* **Selected excerpt**
To The Vineyard!
On approach to runway 24, Vineyard Haven, MA
In early August I determined that the aircraft I fly on a regular basis needed some TLC from our local avionics shop. A few weeks and a few Ben Franklin's later, the aircraft found its way back to the hangar with VOR and localizer receivers tuned to specification, glideslope receiver #2 and transponder repaired, and static / altimeter system and transponder inspections completed for another two years. Such is life with private aircraft ownership.
Since we missed out on flying for three of the nicest weekends of the waning summer, we felt completely justified scheduling a flight to one of the nicest vacation spots on the east coast before the warm, sunny weather retreated to a latitude far south of our own. We were bound for Martha's Vineyard.
Using my recent experience obtained flying to Groton, CT from our base in Old Bridge, NJ, I manged to file an IFR route very close to the one we received from McGuire TRACON one pleasant September Saturday morning...
Cessna 9803C, cleared to the Martha's Vineyard airport via direct RBV V276 DIXIE V16 JFK V229 BDR V475 V188 TMU V374 MVY Direct, maintain 2000, expect 7000 10 minutes after departure, departure frequency 120.25, squawk 4040".
We soon contacted McGuire Approach and heard those beautiful words all instrument pilots love to hear, "radar contact". Of course, every time I receive a clearance into the IFR system it reminds me that we have the finest air traffic control system in the world, manned by a dedicated staff of professionals whose only goal is the efficient and safe movement of ALL air traffic, no matter whether we have one, two, or 10 engines, burn 100LL or JET-A, or fly at 100 or 500 Knots. I'm comforted by the fact that a portion of our fuel cost ($2.25-$2.75 gallon) goes directly to supporting this system, rather than having to write a check every time we use the system. And, to think...some people in this country wish to destroy what works so well. But, I digress.

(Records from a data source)
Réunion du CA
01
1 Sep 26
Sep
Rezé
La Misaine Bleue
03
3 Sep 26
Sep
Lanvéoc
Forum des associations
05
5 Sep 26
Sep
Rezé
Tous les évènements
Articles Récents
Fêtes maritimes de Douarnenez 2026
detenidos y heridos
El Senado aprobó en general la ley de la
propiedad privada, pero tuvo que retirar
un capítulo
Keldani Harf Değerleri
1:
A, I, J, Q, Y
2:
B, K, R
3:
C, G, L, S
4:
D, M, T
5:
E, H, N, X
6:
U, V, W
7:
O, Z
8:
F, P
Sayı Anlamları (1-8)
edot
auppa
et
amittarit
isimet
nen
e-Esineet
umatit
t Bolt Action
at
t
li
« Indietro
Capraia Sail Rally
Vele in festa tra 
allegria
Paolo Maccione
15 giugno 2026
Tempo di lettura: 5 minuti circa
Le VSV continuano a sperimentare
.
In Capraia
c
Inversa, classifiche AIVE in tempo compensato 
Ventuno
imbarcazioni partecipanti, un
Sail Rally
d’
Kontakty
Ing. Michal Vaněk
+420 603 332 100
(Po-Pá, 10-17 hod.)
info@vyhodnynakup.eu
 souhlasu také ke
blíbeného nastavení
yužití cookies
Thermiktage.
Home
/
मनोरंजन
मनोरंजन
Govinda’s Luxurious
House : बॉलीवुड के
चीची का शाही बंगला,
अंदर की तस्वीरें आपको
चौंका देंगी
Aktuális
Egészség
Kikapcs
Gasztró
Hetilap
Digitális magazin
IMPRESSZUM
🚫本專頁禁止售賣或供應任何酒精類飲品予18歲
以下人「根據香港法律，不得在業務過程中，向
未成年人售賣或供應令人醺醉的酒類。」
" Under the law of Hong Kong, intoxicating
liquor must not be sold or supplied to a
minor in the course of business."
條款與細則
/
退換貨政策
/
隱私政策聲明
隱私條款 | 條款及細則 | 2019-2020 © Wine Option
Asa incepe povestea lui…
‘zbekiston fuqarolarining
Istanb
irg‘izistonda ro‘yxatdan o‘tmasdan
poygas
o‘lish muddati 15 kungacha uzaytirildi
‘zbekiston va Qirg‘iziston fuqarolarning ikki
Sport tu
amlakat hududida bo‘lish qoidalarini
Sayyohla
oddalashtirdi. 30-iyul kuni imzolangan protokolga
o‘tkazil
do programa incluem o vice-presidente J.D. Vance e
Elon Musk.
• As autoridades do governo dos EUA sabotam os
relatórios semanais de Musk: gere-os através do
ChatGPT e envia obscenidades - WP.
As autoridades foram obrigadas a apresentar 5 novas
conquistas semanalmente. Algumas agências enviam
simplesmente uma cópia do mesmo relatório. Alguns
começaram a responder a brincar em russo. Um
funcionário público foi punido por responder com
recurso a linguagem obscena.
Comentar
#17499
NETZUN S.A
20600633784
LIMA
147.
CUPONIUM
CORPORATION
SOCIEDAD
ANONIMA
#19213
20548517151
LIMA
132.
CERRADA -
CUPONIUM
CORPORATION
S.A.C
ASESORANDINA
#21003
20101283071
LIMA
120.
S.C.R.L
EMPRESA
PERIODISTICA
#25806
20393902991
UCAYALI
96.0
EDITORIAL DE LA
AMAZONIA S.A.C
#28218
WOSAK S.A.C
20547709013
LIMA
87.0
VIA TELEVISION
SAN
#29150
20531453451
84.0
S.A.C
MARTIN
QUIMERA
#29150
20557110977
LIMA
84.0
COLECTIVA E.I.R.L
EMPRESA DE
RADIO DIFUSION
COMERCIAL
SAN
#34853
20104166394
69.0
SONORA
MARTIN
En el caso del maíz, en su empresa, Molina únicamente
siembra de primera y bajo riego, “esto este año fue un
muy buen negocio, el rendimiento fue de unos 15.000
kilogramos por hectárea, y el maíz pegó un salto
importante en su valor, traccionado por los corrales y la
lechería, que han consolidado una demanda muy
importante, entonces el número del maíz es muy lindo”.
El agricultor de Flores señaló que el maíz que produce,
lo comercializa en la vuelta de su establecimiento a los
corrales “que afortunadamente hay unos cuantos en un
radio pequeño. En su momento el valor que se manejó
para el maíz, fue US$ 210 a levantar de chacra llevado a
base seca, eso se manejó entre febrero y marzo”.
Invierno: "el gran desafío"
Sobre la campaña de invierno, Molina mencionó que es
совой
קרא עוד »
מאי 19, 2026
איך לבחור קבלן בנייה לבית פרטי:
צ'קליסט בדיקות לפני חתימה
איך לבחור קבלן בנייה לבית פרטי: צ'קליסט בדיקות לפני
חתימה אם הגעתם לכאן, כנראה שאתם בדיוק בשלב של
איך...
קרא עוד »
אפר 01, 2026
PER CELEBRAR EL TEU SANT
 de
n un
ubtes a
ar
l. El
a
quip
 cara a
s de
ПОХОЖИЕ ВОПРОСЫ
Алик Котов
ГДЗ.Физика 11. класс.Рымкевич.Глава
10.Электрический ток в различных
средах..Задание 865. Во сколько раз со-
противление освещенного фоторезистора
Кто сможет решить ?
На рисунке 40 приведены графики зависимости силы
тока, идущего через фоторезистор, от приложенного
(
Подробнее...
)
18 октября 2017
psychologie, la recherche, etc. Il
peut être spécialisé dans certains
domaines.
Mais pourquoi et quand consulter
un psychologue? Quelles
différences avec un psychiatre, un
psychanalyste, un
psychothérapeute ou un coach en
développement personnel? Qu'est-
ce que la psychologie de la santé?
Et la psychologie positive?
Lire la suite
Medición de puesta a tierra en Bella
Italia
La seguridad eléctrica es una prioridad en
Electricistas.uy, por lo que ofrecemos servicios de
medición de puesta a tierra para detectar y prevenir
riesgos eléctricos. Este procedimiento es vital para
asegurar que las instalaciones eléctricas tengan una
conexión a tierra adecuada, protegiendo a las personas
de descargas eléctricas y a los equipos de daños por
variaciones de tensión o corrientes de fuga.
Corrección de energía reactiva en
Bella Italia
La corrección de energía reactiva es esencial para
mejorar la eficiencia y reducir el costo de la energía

* **Directive 1**
Could you repeat the passage of the Martha's Vineyard flight account that opens with the words containing "Since we missed" and closes with "September Saturday morning..."?
* **Directive 2**
How would you say "Such is life with private aircraft ownership." from the Martha's Vineyard flight account in Spanish?
None of these lines are needed.

* **Your response 1**
Since we missed out on flying for three of the nicest weekends of the waning summer, we felt completely justified scheduling a flight to one of the nicest vacation spots on the east coast before the warm, sunny weather retreated to a latitude far south of our own. We were bound for Martha's Vineyard.
Using my recent experience obtained flying to Groton, CT from our base in Old Bridge, NJ, I manged to file an IFR route very close to the one we received from McGuire TRACON one pleasant September Saturday morning...

* **Your response 2**
Así es la vida cuando se tiene un avión privado.